• _Task brief_:
Restate the whole of the data verbatim, omitting nothing.

------------------------------------------------------------------------

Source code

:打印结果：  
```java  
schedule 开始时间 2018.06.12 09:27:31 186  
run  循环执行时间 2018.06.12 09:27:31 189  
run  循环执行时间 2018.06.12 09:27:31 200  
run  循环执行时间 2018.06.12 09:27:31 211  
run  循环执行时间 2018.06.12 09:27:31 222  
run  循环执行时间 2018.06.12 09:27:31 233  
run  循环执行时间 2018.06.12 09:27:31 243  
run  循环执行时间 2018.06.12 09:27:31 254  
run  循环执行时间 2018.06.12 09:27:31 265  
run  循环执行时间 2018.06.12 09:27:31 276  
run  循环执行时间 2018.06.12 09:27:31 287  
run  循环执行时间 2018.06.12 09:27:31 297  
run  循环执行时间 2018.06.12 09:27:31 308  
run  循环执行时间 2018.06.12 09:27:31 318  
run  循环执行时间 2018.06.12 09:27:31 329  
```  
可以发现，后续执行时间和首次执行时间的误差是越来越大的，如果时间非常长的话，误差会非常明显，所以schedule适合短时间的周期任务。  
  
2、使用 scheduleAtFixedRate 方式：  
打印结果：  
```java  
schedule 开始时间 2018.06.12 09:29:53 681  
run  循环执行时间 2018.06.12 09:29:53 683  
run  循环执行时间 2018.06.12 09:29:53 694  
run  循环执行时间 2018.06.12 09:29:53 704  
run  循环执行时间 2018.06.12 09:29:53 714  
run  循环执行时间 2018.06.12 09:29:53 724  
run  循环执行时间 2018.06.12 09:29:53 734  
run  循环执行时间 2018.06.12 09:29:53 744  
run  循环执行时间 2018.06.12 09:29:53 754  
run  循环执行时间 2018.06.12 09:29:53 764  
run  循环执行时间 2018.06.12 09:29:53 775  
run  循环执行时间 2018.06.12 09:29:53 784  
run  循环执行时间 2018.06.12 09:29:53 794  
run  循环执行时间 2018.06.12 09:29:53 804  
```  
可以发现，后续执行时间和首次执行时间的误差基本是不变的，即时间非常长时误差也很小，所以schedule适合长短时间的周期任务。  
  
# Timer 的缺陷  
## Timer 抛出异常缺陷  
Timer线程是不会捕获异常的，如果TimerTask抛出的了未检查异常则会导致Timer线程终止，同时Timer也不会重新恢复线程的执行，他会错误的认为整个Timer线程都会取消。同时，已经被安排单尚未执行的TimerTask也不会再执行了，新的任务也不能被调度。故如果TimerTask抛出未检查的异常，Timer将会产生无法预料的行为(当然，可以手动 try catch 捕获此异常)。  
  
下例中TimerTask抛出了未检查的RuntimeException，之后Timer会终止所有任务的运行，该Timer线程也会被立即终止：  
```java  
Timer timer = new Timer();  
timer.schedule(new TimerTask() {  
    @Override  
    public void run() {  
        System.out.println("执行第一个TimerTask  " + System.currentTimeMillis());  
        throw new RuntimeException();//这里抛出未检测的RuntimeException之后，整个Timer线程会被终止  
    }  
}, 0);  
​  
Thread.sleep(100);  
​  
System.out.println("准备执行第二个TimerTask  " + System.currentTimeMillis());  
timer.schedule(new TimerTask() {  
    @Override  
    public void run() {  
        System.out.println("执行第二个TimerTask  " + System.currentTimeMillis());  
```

------------------------------------------------------------------------

• _Expected answer_:
Source code

:打印结果：  
```java  
schedule 开始时间 2018.06.12 09:27:31 186  
run  循环执行时间 2018.06.12 09:27:31 189  
run  循环执行时间 2018.06.12 09:27:31 200  
run  循环执行时间 2018.06.12 09:27:31 211  
run  循环执行时间 2018.06.12 09:27:31 222  
run  循环执行时间 2018.06.12 09:27:31 233  
run  循环执行时间 2018.06.12 09:27:31 243  
run  循环执行时间 2018.06.12 09:27:31 254  
run  循环执行时间 2018.06.12 09:27:31 265  
run  循环执行时间 2018.06.12 09:27:31 276  
run  循环执行时间 2018.06.12 09:27:31 287  
run  循环执行时间 2018.06.12 09:27:31 297  
run  循环执行时间 2018.06.12 09:27:31 308  
run  循环执行时间 2018.06.12 09:27:31 318  
run  循环执行时间 2018.06.12 09:27:31 329  
```  
可以发现，后续执行时间和首次执行时间的误差是越来越大的，如果时间非常长的话，误差会非常明显，所以schedule适合短时间的周期任务。  
  
2、使用 scheduleAtFixedRate 方式：  
打印结果：  
```java  
schedule 开始时间 2018.06.12 09:29:53 681  
run  循环执行时间 2018.06.12 09:29:53 683  
run  循环执行时间 2018.06.12 09:29:53 694  
run  循环执行时间 2018.06.12 09:29:53 704  
run  循环执行时间 2018.06.12 09:29:53 714  
run  循环执行时间 2018.06.12 09:29:53 724  
run  循环执行时间 2018.06.12 09:29:53 734  
run  循环执行时间 2018.06.12 09:29:53 744  
run  循环执行时间 2018.06.12 09:29:53 754  
run  循环执行时间 2018.06.12 09:29:53 764  
run  循环执行时间 2018.06.12 09:29:53 775  
run  循环执行时间 2018.06.12 09:29:53 784  
run  循环执行时间 2018.06.12 09:29:53 794  
run  循环执行时间 2018.06.12 09:29:53 804  
```  
可以发现，后续执行时间和首次执行时间的误差基本是不变的，即时间非常长时误差也很小，所以schedule适合长短时间的周期任务。  
  
# Timer 的缺陷  
## Timer 抛出异常缺陷  
Timer线程是不会捕获异常的，如果TimerTask抛出的了未检查异常则会导致Timer线程终止，同时Timer也不会重新恢复线程的执行，他会错误的认为整个Timer线程都会取消。同时，已经被安排单尚未执行的TimerTask也不会再执行了，新的任务也不能被调度。故如果TimerTask抛出未检查的异常，Timer将会产生无法预料的行为(当然，可以手动 try catch 捕获此异常)。  
  
下例中TimerTask抛出了未检查的RuntimeException，之后Timer会终止所有任务的运行，该Timer线程也会被立即终止：  
```java  
Timer timer = new Timer();  
timer.schedule(new TimerTask() {  
    @Override  
    public void run() {  
        System.out.println("执行第一个TimerTask  " + System.currentTimeMillis());  
        throw new RuntimeException();//这里抛出未检测的RuntimeException之后，整个Timer线程会被终止  
    }  
}, 0);  
​  
Thread.sleep(100);  
​  
System.out.println("准备执行第二个TimerTask  " + System.currentTimeMillis());  
timer.schedule(new TimerTask() {  
    @Override  
    public void run() {  
        System.out.println("执行第二个TimerTask  " + System.currentTimeMillis());  
```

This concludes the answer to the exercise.